# REQUEST
Switch every "colour" in the rows below to "color", then write out all the rows again with nothing else changed.

# EXERCISE INPUTS
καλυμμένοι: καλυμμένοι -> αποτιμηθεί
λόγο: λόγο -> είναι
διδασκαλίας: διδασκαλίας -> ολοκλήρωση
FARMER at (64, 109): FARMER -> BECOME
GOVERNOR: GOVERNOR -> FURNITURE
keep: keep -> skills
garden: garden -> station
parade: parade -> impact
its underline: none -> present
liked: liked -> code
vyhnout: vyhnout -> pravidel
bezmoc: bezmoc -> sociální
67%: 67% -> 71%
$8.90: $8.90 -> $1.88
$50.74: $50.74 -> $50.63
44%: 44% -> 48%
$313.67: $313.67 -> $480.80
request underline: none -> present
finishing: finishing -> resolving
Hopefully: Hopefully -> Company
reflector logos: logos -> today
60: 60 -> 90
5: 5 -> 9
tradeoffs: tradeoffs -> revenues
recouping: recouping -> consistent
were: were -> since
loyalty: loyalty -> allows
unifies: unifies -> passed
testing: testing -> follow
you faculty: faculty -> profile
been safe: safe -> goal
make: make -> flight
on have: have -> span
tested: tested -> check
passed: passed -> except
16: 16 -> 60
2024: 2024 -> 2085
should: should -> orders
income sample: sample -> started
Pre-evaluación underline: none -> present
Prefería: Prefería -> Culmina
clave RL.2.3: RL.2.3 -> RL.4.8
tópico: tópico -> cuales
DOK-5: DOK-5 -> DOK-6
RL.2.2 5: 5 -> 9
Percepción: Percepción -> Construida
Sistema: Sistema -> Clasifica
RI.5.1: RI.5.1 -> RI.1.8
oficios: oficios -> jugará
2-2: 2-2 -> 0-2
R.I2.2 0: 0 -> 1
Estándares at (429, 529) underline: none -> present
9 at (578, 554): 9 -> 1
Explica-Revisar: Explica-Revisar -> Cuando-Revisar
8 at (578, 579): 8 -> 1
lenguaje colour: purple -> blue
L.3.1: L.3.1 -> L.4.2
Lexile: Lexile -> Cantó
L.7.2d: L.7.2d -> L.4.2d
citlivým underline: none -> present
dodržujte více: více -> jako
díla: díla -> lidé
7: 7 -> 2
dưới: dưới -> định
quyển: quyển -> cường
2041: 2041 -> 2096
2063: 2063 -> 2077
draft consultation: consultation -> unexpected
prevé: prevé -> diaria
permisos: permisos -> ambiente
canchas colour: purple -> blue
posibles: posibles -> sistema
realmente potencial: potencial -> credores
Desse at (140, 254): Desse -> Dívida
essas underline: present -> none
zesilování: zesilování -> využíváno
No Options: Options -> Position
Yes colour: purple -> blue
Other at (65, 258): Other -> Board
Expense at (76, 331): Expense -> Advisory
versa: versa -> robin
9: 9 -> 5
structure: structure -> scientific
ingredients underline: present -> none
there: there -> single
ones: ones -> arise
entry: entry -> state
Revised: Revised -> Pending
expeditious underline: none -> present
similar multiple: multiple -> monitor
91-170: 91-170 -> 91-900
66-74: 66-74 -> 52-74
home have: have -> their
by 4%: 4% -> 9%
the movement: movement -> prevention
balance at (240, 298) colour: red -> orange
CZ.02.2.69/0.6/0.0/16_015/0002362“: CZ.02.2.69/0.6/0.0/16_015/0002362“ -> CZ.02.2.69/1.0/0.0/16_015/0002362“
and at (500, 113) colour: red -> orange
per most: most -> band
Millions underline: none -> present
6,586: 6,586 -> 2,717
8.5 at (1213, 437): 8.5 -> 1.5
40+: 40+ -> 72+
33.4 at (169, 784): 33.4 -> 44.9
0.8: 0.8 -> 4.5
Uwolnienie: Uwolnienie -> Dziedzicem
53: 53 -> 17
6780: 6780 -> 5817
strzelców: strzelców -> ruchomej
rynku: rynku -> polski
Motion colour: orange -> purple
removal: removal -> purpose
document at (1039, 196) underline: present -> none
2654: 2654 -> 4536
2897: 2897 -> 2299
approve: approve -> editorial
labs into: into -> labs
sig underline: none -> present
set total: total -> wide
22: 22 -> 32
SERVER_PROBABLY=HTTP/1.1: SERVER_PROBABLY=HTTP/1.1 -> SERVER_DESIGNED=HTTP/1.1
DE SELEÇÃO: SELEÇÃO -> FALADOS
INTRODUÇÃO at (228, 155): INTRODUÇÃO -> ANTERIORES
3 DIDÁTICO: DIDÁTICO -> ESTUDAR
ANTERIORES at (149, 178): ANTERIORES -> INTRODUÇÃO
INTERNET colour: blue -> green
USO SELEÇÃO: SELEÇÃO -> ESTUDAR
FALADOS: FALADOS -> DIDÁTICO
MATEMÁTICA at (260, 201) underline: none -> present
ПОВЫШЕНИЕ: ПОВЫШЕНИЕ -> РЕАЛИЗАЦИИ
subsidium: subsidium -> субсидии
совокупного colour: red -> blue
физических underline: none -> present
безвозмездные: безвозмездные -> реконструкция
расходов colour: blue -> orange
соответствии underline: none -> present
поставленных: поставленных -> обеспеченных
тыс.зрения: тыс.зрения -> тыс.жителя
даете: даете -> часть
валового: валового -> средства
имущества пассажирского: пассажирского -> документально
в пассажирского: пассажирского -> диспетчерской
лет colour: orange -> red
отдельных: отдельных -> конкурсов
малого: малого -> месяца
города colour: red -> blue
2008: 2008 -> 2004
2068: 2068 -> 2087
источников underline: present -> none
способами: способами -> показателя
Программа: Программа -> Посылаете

# TASK RESPONSE
καλυμμένοι: καλυμμένοι -> αποτιμηθεί
λόγο: λόγο -> είναι
διδασκαλίας: διδασκαλίας -> ολοκλήρωση
FARMER at (64, 109): FARMER -> BECOME
GOVERNOR: GOVERNOR -> FURNITURE
keep: keep -> skills
garden: garden -> station
parade: parade -> impact
its underline: none -> present
liked: liked -> code
vyhnout: vyhnout -> pravidel
bezmoc: bezmoc -> sociální
67%: 67% -> 71%
$8.90: $8.90 -> $1.88
$50.74: $50.74 -> $50.63
44%: 44% -> 48%
$313.67: $313.67 -> $480.80
request underline: none -> present
finishing: finishing -> resolving
Hopefully: Hopefully -> Company
reflector logos: logos -> today
60: 60 -> 90
5: 5 -> 9
tradeoffs: tradeoffs -> revenues
recouping: recouping -> consistent
were: were -> since
loyalty: loyalty -> allows
unifies: unifies -> passed
testing: testing -> follow
you faculty: faculty -> profile
been safe: safe -> goal
make: make -> flight
on have: have -> span
tested: tested -> check
passed: passed -> except
16: 16 -> 60
2024: 2024 -> 2085
should: should -> orders
income sample: sample -> started
Pre-evaluación underline: none -> present
Prefería: Prefería -> Culmina
clave RL.2.3: RL.2.3 -> RL.4.8
tópico: tópico -> cuales
DOK-5: DOK-5 -> DOK-6
RL.2.2 5: 5 -> 9
Percepción: Percepción -> Construida
Sistema: Sistema -> Clasifica
RI.5.1: RI.5.1 -> RI.1.8
oficios: oficios -> jugará
2-2: 2-2 -> 0-2
R.I2.2 0: 0 -> 1
Estándares at (429, 529) underline: none -> present
9 at (578, 554): 9 -> 1
Explica-Revisar: Explica-Revisar -> Cuando-Revisar
8 at (578, 579): 8 -> 1
lenguaje color: purple -> blue
L.3.1: L.3.1 -> L.4.2
Lexile: Lexile -> Cantó
L.7.2d: L.7.2d -> L.4.2d
citlivým underline: none -> present
dodržujte více: více -> jako
díla: díla -> lidé
7: 7 -> 2
dưới: dưới -> định
quyển: quyển -> cường
2041: 2041 -> 2096
2063: 2063 -> 2077
draft consultation: consultation -> unexpected
prevé: prevé -> diaria
permisos: permisos -> ambiente
canchas color: purple -> blue
posibles: posibles -> sistema
realmente potencial: potencial -> credores
Desse at (140, 254): Desse -> Dívida
essas underline: present -> none
zesilování: zesilování -> využíváno
No Options: Options -> Position
Yes color: purple -> blue
Other at (65, 258): Other -> Board
Expense at (76, 331): Expense -> Advisory
versa: versa -> robin
9: 9 -> 5
structure: structure -> scientific
ingredients underline: present -> none
there: there -> single
ones: ones -> arise
entry: entry -> state
Revised: Revised -> Pending
expeditious underline: none -> present
similar multiple: multiple -> monitor
91-170: 91-170 -> 91-900
66-74: 66-74 -> 52-74
home have: have -> their
by 4%: 4% -> 9%
the movement: movement -> prevention
balance at (240, 298) color: red -> orange
CZ.02.2.69/0.6/0.0/16_015/0002362“: CZ.02.2.69/0.6/0.0/16_015/0002362“ -> CZ.02.2.69/1.0/0.0/16_015/0002362“
and at (500, 113) color: red -> orange
per most: most -> band
Millions underline: none -> present
6,586: 6,586 -> 2,717
8.5 at (1213, 437): 8.5 -> 1.5
40+: 40+ -> 72+
33.4 at (169, 784): 33.4 -> 44.9
0.8: 0.8 -> 4.5
Uwolnienie: Uwolnienie -> Dziedzicem
53: 53 -> 17
6780: 6780 -> 5817
strzelców: strzelców -> ruchomej
rynku: rynku -> polski
Motion color: orange -> purple
removal: removal -> purpose
document at (1039, 196) underline: present -> none
2654: 2654 -> 4536
2897: 2897 -> 2299
approve: approve -> editorial
labs into: into -> labs
sig underline: none -> present
set total: total -> wide
22: 22 -> 32
SERVER_PROBABLY=HTTP/1.1: SERVER_PROBABLY=HTTP/1.1 -> SERVER_DESIGNED=HTTP/1.1
DE SELEÇÃO: SELEÇÃO -> FALADOS
INTRODUÇÃO at (228, 155): INTRODUÇÃO -> ANTERIORES
3 DIDÁTICO: DIDÁTICO -> ESTUDAR
ANTERIORES at (149, 178): ANTERIORES -> INTRODUÇÃO
INTERNET color: blue -> green
USO SELEÇÃO: SELEÇÃO -> ESTUDAR
FALADOS: FALADOS -> DIDÁTICO
MATEMÁTICA at (260, 201) underline: none -> present
ПОВЫШЕНИЕ: ПОВЫШЕНИЕ -> РЕАЛИЗАЦИИ
subsidium: subsidium -> субсидии
совокупного color: red -> blue
физических underline: none -> present
безвозмездные: безвозмездные -> реконструкция
расходов color: blue -> orange
соответствии underline: none -> present
поставленных: поставленных -> обеспеченных
тыс.зрения: тыс.зрения -> тыс.жителя
даете: даете -> часть
валового: валового -> средства
имущества пассажирского: пассажирского -> документально
в пассажирского: пассажирского -> диспетчерской
лет color: orange -> red
отдельных: отдельных -> конкурсов
малого: малого -> месяца
города color: red -> blue
2008: 2008 -> 2004
2068: 2068 -> 2087
источников underline: present -> none
способами: способами -> показателя
Программа: Программа -> Посылаете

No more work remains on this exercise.